The variables the economists would have to account for are huge, starting with the psychologies of the world’s 6 plus billion people.  All the ecological variables and their inter-relationships with humans would have to be accounted for.  How many extra add-ons to the formulas would be required to account for the effects of the current global resource wars (also known by most as the war on terror)?  How much does one dead Christian cost?  How much does one dead Muslim cost?  What wonderful mathematical formula did Hurricane Katrina and its consequences fall under, along with the current wrath of Gustav, Hannah and Ike?  Are not their main effects measured mainly in billions of dollars in damages with a small footnote for human deaths?

In responding to a later letter that argued economists were accounting for the many environmental variables[2], Nadeau reiterated his main point that substituting mostly undefined and not clearly measurable economic ‘variables’ into an incomplete and only partially correct physical model is “a wholesale abuse of scientific theory by non-scientists.”

At the end of it all, the reader should be able to conclude that I have absolutely no faith, no belief, and worse, no scientific respect or understanding that what economists do is really helpful to anyone.  From the macroeconomic jargon of the WTO, OECD, the World Bank, the International Monetary Fund, all the way down to the local financial advisor trying to tell everyone our current miseries are all part of a natural “cycle” and will work themselves out in a year or two – all amounts to nothing more than hucksterism to control the flow of wealth upwards towards the elite.

Our world cannot support 6 billion people living at the consumptive level of the United States.  The economy cannot be predicted by useless non-scientific formulas.  Growth cannot last forever.  Markets are neither closed nor perfect.  Humans do not always put self in front of others, the neoliberal consummate greedy individual, and quite in contrast, most humans will perform highly altruistic acts to help other people. 
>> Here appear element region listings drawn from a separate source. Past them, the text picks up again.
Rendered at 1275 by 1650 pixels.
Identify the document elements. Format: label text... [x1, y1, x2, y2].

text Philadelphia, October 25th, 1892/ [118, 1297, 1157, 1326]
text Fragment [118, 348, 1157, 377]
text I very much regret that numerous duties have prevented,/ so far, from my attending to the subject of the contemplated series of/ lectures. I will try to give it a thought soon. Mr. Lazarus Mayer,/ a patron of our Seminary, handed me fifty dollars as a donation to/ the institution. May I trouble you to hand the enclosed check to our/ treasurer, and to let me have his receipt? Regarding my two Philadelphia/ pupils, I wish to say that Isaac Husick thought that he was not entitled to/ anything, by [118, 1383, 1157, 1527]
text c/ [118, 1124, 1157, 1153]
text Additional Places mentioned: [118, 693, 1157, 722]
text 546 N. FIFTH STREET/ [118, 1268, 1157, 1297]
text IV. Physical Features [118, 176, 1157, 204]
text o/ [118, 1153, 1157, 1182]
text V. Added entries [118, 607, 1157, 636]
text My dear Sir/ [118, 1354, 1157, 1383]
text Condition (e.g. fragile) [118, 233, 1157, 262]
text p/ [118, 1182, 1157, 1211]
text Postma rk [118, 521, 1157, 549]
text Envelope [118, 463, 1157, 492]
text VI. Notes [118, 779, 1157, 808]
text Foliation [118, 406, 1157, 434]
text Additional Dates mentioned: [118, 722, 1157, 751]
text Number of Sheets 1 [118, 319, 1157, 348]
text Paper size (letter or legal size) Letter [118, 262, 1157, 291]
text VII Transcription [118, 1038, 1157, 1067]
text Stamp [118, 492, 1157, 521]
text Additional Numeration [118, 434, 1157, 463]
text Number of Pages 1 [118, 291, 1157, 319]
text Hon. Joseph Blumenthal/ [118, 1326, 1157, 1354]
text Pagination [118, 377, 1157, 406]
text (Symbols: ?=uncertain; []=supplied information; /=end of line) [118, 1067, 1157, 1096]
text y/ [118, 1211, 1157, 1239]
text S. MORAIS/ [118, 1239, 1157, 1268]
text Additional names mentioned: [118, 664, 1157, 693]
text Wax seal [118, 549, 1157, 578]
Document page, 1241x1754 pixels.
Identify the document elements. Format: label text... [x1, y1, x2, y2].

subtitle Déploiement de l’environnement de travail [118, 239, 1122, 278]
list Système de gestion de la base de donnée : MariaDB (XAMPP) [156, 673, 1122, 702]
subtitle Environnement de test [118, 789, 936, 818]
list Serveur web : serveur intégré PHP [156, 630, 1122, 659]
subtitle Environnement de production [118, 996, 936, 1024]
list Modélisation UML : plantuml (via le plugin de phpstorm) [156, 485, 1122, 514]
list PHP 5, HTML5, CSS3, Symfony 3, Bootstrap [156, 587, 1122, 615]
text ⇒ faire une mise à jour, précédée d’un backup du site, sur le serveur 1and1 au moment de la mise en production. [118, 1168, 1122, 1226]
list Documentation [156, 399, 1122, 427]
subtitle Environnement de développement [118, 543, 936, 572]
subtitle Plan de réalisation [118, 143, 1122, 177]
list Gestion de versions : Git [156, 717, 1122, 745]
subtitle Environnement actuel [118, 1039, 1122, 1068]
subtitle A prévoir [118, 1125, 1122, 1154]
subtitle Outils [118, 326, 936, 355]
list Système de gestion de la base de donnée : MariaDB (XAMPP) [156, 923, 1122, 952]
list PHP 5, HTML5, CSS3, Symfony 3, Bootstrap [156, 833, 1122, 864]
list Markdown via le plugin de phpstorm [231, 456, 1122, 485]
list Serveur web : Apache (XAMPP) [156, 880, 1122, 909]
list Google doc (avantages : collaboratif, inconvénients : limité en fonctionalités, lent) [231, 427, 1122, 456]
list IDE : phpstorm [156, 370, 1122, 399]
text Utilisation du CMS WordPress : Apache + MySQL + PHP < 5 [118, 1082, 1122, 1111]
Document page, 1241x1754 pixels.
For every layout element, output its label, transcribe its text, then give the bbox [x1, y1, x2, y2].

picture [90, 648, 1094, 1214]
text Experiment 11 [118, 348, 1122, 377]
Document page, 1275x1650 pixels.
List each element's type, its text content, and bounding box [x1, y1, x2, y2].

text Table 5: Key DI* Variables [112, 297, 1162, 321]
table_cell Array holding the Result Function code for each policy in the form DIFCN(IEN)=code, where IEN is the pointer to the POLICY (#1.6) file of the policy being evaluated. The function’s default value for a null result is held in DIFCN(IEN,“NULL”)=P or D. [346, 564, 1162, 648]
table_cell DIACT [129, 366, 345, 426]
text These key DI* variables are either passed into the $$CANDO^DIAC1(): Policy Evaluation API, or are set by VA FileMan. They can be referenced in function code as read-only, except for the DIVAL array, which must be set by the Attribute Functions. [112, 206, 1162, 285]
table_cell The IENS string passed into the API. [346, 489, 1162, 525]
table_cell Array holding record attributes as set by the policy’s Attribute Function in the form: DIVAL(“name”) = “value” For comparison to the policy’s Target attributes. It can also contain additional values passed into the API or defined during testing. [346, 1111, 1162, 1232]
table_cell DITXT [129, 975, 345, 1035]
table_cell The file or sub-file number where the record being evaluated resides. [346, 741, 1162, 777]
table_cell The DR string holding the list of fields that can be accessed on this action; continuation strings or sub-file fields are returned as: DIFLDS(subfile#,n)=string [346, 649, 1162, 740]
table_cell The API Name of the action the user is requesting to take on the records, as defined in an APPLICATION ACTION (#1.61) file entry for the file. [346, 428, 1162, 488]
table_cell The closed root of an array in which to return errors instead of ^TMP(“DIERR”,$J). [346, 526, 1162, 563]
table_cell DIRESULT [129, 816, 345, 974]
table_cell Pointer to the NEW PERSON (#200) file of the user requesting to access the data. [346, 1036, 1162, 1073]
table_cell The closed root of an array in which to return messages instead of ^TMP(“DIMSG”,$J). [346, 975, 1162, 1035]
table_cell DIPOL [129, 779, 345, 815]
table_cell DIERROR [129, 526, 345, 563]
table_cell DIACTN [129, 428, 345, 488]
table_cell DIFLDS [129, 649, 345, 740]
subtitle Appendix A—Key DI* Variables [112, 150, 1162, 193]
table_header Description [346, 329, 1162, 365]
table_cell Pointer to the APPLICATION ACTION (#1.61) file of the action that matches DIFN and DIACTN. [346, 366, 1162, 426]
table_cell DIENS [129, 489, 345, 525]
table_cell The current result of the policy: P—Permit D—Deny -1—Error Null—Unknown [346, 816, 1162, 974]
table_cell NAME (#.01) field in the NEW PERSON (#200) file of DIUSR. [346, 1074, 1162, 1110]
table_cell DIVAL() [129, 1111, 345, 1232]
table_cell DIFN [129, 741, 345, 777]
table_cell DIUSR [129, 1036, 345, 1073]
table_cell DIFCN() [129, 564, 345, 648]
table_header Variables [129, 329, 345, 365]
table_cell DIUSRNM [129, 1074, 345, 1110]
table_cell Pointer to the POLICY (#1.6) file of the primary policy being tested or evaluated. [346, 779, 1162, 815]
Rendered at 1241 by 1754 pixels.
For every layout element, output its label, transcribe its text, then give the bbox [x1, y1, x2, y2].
The one thing the current global picture has that is in common with economics is the ‘dismal’ part.  The environment is changing, and if previous civilizations are any indication, we will either change and adapt with it…or go the way of the dinosaurs.  The global war on terror with its black and white “with us or against us” mantra ensures ongoing wars of some type somewhere.  Those wars are truly about resources creating the mess in the Middle East, from Israel/Palestine in the west, to the increasingly more troubled and dangerous borders of Pakistan/Afghanistan farther east, and will not abate any time soon, either with Obama or McCain at the helm.

Then there is the economy itself.  If the economists truly know what is going on, how did we arrive at the above conditions (as they obviously have many economic variables within themselves) globally?  Combine that with the enormous debt structures both within the United States and internationally, how are their magic formulas going to get us out of all this? 

What to do?  Think pessimistically globally, act positively locally, and continue to advocate and educate as best as possible.  Perhaps someday when the politicians and economists cannot deliver us from disaster, then maybe millions upon millions of little actions will eventually break through their narrowly defined self-centred focus on growth and wealth accumulation at the expense of other people and the environment.  In the meantime, don’t believe anything an economist might tell you.  It’s all magic. 

[1] Nadeau, Robert. “The Economist Has No Clothes – Unscientific assumptions in economic theory are undermining efforts to solve environmental problems,” Scientific American, March 25, 2008.  http://www.sciam.com/article.cfm?id=the-economist-has-no-clothes

[2] Nadeau, Robert.  “Environmental Economics?” Letters, Scientific American, August 2008. p. 10.